Prevention is always preferable to treatment. There are many ways to avoid Popeye infections, and here are a few of them:

  1. Maintain regular water renewals. A 20 percent water change should be performed on an average-sized betta tank (5-10 gallons).
  2. Incorporate a large number of live plants into the tank.
  3. Feed your betta a protein-rich diet that is low in plants.
  4. To prevent the growth of certain pathogens, use a natural aquarium tonic.
  5. Using a pre-set heater, keep the temperature between 77°F and 82°F.
  6. Medication should not be mixed as this will reduce their effectiveness.
  7. Keep no sharp or pointed objects in the tank.
  8. Your betta should only be kept with other small peaceful fish.
  9. Before introducing new fish or invertebrates (snails and shrimp), quarantine them for 6 weeks. As a result, the risk of disease transmission from fish to fish is reduced.
  10. Before using new tank supplies or items in the tank, thoroughly wash them.
  11. To avoid spreading pathogens from different tanks, use separate equipment for each tank; washing in between does not always work.

People Also Asked For

Why is my betta fish turning white?

Fin rot is a common disease that affects aquarium fish. Bacteria cause the disease, which causes the fish’s fins to turn white around the edges and develop a ragged, split appearance. You must treat this disease as soon as possible to prevent it from spreading to the betta’s body or causing permanent finnage damage. I’m sorry (White Spot Disease)

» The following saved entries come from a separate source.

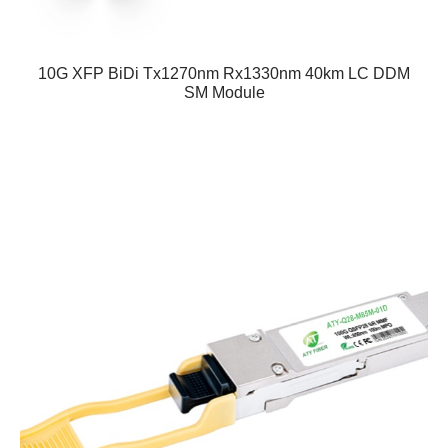
10G XFP BiDi Tx1270nm Rx1330nm 40km LC DDM
SM Module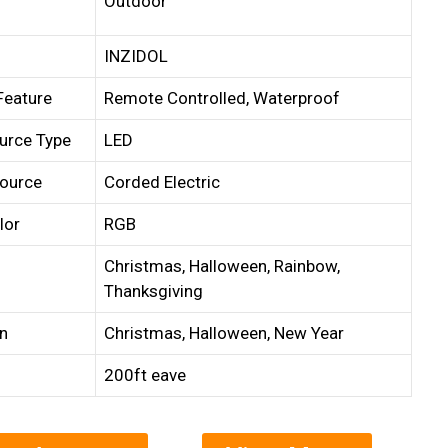
Outdoor
INZIDOL
Feature
Remote Controlled, Waterproof
urce Type
LED
ource
Corded Electric
lor
RGB
Christmas, Halloween, Rainbow,
Thanksgiving
n
Christmas, Halloween, New Year
200ft eave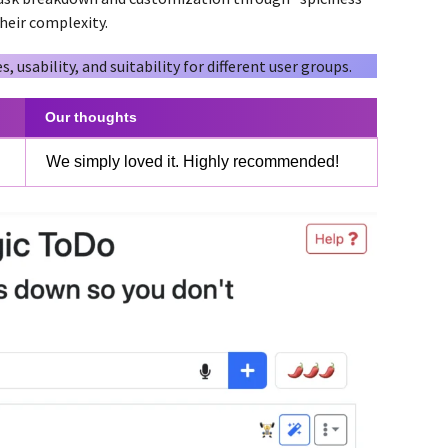
their complexity.
s, usability, and suitability for different user groups.
Our thoughts
We simply loved it. Highly recommended!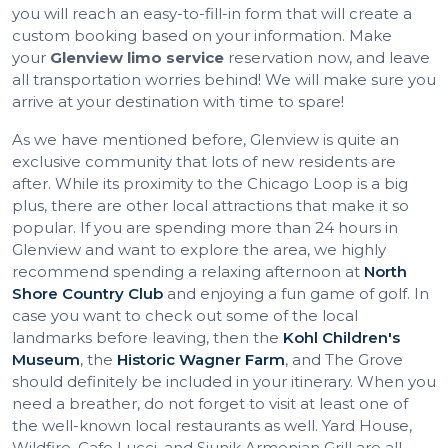
you will reach an easy-to-fill-in form that will create a
custom booking based on your information. Make
your
Glenview limo service
reservation now, and leave
all transportation worries behind! We will make sure you
arrive at your destination with time to spare!
As we have mentioned before, Glenview is quite an
exclusive community that lots of new residents are
after. While its proximity to the Chicago Loop is a big
plus, there are other local attractions that make it so
popular. If you are spending more than 24 hours in
Glenview and want to explore the area, we highly
recommend spending a relaxing afternoon at
North
Shore Country Club
and enjoying a fun game of golf. In
case you want to check out some of the local
landmarks before leaving, then the
Kohl Children's
Museum
, the
Historic Wagner Farm
, and The Grove
should definitely be included in your itinerary. When you
need a breather, do not forget to visit at least one of
the well-known local restaurants as well. Yard House,
Wildfire, Cafe Lucci, and Siunik Armenian Grill are all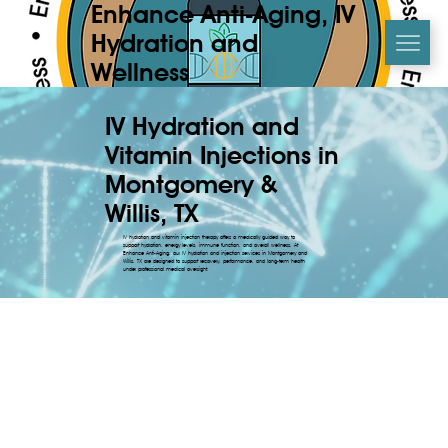
Enhance Anti-Aging, IV
Hydration and
Wellness
IV Hydration and
Vitamin Injections in
Montgomery &
Willis, TX
IV hydration and vitamin injection therapy offers a medically guided way to
support hydration, energy levels, immune function, and overall wellness. At
Enhance Anti-Aging, our IV hydration and injection services in Montgomery and
Willis, TX are designed to support recovery, performance, and long-term health
under professional medical oversight.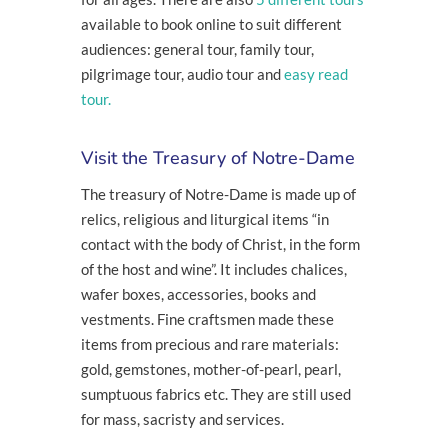
available to book online to suit different
audiences: general tour, family tour,
pilgrimage tour, audio tour and
easy read
tour.
Visit the Treasury of Notre-Dame
The treasury of Notre-Dame is made up of
relics, religious and liturgical items “in
contact with the body of Christ, in the form
of the host and wine”. It includes chalices,
wafer boxes, accessories, books and
vestments. Fine craftsmen made these
items from precious and rare materials:
gold, gemstones, mother-of-pearl, pearl,
sumptuous fabrics etc. They are still used
for mass, sacristy and services.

Why is my betta fish turning black?

Stress, old age, injury, and illness can all cause your betta to lose color. Bettas can also naturally lose color, especially if they have the marble gene. If your betta is turning black, you shouldn’t be too concerned unless they’re also exhibiting other symptoms of illness.

Why is my betta’s tail shredded?

Your betta fish may bite its own tail for a variety of reasons. This could be due to increased stress in your betta fish, boredom, or the betta fish’s aggressive nature. If you do not have another fish in the tank with your betta, this is another likely cause of shredded fins overnight.

Why is my betta fish fins stuck together?

If your betta fish has died as a result of a disease, which is the root cause of those clamped fins, it’s most likely due to poor water quality. Alternatively, poor water quality could be the culprit. And improving that may bring your fish back to life. First, can we all agree that maintaining proper water conditions in a small bowl is difficult?